Sustainable AI Processing at the Edge

Ollivier, Sébastien, Li, Sheng, Tang, Yue, Chaudhuri, Chayanika, Zhou, Peipei, Tang, Xulong, Hu, Jingtong, Jones, Alex K.

arXiv.org Artificial Intelligence 

Deep neural networks have become a popular algorithm for a variety of applications using mobile devices including smart phones but also recently expanding to connected and autonomous vehicles (CAVs), robotics, or even unmanned aerial vehicles (UAVs), and other smart infrastructure. Convolutional Neural Networks (CNNs) have been demonstrated to provide solutions to these problems with relatively high accuracy. While there have been many proposals to improve the performance and energy efficiency of CNN inference, these algorithms are too compute and data intensive to execute directly on mobile nodes typically operating with limited computational and energy capabilities. Thus, edge servers, now being deployed often in conjunction with advanced (e.g., 5G) wireless networks, have become a popular target to accelerate CNN inference. Moreover, due to their deployment in the field, edge servers must operate under size, weight, and power (SWaP) constraints, while serving many concurrent requests from mobile clients. Thus, to accelerate CNNs, these edge servers often use energy-efficient accelerators, reduced precision, or both to achieve fast response time while balancing requests from multiple clients and maintaining a low operational energy cost.
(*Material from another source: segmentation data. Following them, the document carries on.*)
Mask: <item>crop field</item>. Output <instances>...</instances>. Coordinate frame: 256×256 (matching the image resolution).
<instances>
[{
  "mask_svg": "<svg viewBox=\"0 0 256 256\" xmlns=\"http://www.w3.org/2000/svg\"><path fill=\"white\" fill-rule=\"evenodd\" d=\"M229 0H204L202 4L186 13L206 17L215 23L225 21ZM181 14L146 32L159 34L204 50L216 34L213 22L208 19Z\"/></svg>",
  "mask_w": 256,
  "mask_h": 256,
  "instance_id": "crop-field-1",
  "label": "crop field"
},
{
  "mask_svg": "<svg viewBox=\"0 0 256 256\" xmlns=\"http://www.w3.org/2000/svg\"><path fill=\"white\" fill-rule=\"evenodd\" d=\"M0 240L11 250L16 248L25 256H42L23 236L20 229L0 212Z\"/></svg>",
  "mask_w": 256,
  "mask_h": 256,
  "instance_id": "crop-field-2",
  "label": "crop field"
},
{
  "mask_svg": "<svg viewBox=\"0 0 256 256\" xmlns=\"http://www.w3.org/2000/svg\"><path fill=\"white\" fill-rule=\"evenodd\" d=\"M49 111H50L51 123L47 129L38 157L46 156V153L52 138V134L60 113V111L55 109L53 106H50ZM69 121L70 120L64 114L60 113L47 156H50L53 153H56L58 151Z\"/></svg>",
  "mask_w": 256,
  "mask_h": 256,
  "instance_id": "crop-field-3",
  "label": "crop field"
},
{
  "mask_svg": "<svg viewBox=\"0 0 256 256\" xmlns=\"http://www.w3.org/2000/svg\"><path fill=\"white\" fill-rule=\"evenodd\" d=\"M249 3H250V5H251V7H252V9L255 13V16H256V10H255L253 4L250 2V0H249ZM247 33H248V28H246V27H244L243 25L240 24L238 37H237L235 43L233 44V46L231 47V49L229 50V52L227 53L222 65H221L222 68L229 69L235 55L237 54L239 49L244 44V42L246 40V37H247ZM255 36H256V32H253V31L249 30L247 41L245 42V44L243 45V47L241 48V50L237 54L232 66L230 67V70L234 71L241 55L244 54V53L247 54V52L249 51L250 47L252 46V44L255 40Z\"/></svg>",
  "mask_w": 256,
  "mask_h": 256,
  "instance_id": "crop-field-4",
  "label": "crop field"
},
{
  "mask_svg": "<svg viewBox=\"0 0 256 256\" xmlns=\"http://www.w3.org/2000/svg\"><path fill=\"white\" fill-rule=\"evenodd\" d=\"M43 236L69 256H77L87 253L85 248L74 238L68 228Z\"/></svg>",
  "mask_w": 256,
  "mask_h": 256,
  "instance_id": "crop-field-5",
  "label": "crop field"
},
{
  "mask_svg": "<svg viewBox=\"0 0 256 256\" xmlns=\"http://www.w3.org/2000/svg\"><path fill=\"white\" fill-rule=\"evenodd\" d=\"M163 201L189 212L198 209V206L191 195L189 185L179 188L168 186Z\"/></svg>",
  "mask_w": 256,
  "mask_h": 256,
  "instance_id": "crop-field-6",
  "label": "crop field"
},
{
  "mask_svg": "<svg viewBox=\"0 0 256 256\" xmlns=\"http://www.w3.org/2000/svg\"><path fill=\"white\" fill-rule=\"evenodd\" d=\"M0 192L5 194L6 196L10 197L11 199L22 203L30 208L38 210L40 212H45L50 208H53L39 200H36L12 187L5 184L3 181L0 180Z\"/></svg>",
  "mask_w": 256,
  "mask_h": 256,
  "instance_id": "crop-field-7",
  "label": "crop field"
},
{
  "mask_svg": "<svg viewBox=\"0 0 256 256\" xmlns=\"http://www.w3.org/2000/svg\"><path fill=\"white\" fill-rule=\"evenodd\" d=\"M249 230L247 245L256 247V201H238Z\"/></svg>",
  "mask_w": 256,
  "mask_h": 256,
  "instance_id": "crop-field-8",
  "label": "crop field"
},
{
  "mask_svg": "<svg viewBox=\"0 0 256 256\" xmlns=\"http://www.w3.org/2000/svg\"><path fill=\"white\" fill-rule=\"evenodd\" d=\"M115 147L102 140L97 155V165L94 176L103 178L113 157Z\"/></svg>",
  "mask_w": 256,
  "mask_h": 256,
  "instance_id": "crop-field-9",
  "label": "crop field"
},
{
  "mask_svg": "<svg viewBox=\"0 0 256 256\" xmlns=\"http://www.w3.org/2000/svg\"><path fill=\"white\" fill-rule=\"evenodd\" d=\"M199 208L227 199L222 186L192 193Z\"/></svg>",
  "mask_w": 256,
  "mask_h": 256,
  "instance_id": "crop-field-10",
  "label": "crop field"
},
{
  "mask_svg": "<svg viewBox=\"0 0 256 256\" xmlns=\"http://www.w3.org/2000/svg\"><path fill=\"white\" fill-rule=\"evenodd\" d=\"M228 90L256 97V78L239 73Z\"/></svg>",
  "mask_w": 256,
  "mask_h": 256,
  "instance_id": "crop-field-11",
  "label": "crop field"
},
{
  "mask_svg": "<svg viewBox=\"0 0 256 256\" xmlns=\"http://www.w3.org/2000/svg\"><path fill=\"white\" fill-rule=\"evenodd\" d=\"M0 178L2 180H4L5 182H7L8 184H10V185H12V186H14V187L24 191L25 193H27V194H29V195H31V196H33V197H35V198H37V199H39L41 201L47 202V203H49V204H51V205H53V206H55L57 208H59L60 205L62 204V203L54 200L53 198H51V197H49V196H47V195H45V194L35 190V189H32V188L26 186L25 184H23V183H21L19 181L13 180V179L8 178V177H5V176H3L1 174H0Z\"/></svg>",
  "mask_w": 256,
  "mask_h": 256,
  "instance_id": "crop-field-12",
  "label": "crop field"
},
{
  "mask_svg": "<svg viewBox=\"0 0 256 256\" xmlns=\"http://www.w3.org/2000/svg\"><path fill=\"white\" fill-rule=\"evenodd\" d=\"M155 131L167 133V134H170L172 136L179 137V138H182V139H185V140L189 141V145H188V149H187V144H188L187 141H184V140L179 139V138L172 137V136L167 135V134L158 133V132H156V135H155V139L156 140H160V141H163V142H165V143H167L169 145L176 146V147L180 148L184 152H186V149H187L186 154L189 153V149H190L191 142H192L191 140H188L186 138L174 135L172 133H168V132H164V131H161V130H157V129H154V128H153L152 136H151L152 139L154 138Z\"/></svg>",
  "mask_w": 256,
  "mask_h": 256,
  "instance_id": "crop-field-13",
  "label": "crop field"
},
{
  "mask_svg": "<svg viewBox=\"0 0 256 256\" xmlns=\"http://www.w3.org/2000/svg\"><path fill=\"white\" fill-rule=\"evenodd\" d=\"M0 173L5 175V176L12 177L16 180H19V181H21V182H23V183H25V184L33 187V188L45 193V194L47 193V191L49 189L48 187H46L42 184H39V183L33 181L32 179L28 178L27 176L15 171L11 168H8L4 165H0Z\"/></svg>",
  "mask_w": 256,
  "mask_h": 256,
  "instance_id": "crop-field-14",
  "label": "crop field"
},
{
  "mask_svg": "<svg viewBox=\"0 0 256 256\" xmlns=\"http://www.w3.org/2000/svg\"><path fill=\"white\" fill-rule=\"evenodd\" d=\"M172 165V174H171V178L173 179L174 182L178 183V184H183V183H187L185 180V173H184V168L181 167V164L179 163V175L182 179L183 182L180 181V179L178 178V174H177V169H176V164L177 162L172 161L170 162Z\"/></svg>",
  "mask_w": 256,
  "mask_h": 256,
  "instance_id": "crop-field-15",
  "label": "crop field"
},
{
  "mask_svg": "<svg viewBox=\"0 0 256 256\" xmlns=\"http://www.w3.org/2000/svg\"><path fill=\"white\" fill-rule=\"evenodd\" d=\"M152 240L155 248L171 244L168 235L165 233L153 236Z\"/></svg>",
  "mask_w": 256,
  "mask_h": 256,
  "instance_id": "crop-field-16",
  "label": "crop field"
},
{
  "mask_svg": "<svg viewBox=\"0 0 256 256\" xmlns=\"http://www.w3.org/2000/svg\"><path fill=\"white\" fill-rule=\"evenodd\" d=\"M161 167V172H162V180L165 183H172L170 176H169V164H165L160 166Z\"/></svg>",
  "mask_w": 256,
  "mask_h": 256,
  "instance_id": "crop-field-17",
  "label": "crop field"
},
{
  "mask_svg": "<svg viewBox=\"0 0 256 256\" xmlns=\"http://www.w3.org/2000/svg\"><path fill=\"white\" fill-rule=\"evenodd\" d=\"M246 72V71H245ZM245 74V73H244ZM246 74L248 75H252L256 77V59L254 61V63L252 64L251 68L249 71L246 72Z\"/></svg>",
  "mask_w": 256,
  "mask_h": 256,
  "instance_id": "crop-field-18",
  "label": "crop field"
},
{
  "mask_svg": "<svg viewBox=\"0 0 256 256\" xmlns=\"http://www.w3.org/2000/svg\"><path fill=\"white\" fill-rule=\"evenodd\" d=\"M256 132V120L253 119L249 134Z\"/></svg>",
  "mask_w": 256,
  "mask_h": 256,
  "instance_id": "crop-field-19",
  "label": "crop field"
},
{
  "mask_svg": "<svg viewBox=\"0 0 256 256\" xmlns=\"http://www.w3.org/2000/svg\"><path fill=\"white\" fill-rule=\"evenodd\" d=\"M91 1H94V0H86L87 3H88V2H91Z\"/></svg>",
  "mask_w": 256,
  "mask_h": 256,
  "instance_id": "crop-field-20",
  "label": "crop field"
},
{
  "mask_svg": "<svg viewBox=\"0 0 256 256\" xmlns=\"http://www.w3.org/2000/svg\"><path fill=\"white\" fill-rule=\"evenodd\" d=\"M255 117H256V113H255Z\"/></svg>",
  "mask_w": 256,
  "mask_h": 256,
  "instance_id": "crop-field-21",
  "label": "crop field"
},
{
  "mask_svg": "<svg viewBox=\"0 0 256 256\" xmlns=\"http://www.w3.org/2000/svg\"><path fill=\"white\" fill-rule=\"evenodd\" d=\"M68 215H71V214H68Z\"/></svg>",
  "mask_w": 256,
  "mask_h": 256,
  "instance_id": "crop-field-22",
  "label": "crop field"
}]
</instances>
Recently, there has been a trend to push online training to edge server nodes to avoid communicating large datasets from edge to cloud servers [1]. However, online training typically requires much higher precision and floating-point computation compared to inference. Unfortunately, the proliferation of computing, both the mobile devices, and the edge servers themselves, can come at the expense of negative environmental impacts.